ASSIGNED TASK → Output the full listing verbatim.

-.-.-

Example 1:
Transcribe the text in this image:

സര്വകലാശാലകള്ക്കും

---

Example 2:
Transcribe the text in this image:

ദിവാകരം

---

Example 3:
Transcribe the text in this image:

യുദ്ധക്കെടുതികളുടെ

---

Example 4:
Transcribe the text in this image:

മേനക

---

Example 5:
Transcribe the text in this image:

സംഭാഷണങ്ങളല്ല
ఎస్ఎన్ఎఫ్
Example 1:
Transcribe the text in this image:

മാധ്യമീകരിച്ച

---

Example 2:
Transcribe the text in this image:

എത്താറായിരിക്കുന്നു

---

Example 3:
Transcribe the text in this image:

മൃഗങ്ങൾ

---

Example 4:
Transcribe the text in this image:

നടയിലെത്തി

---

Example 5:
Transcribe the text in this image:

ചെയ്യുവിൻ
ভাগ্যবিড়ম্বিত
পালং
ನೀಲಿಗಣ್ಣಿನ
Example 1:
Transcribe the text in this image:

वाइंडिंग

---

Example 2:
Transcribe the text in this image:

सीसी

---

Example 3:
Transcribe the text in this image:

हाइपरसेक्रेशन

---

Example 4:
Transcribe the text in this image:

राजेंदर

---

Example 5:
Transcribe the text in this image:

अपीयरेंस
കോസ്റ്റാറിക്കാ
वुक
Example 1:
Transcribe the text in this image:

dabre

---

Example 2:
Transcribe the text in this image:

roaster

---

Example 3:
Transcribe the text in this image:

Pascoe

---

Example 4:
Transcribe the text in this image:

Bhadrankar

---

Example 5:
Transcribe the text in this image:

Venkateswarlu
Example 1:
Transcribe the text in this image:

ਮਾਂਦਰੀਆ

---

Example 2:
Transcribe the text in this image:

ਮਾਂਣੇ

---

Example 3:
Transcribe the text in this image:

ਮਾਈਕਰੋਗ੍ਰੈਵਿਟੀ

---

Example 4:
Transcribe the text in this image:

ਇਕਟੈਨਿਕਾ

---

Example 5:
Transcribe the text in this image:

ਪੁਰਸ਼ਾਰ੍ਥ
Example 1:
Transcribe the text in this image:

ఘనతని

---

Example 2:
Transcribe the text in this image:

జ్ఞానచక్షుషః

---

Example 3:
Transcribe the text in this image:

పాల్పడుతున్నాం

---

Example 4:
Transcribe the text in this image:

-.-.-

RESPONSE →
Example 1:
Transcribe the text in this image:

സര്വകലാശാലകള്ക്കും

---

Example 2:
Transcribe the text in this image:

ദിവാകരം

---

Example 3:
Transcribe the text in this image:

യുദ്ധക്കെടുതികളുടെ

---

Example 4:
Transcribe the text in this image:

മേനക

---

Example 5:
Transcribe the text in this image:

സംഭാഷണങ്ങളല്ല
ఎస్ఎన్ఎఫ్
Example 1:
Transcribe the text in this image:

മാധ്യമീകരിച്ച

---

Example 2:
Transcribe the text in this image:

എത്താറായിരിക്കുന്നു

---

Example 3:
Transcribe the text in this image:

മൃഗങ്ങൾ

---

Example 4:
Transcribe the text in this image:

നടയിലെത്തി

---

Example 5:
Transcribe the text in this image:

ചെയ്യുവിൻ
ভাগ্যবিড়ম্বিত
পালং
ನೀಲಿಗಣ್ಣಿನ
Example 1:
Transcribe the text in this image:

वाइंडिंग

---

Example 2:
Transcribe the text in this image:

सीसी

---

Example 3:
Transcribe the text in this image:

हाइपरसेक्रेशन

---

Example 4:
Transcribe the text in this image:

राजेंदर

---

Example 5:
Transcribe the text in this image:

अपीयरेंस
കോസ്റ്റാറിക്കാ
वुक
Example 1:
Transcribe the text in this image:

dabre

---

Example 2:
Transcribe the text in this image:

roaster

---

Example 3:
Transcribe the text in this image:

Pascoe

---

Example 4:
Transcribe the text in this image:

Bhadrankar

---

Example 5:
Transcribe the text in this image:

Venkateswarlu
Example 1:
Transcribe the text in this image:

ਮਾਂਦਰੀਆ

---

Example 2:
Transcribe the text in this image:

ਮਾਂਣੇ

---

Example 3:
Transcribe the text in this image:

ਮਾਈਕਰੋਗ੍ਰੈਵਿਟੀ

---

Example 4:
Transcribe the text in this image:

ਇਕਟੈਨਿਕਾ

---

Example 5:
Transcribe the text in this image:

ਪੁਰਸ਼ਾਰ੍ਥ
Example 1:
Transcribe the text in this image:

ఘనతని

---

Example 2:
Transcribe the text in this image:

జ్ఞానచక్షుషః

---

Example 3:
Transcribe the text in this image:

పాల్పడుతున్నాం

---

Example 4:
Transcribe the text in this image:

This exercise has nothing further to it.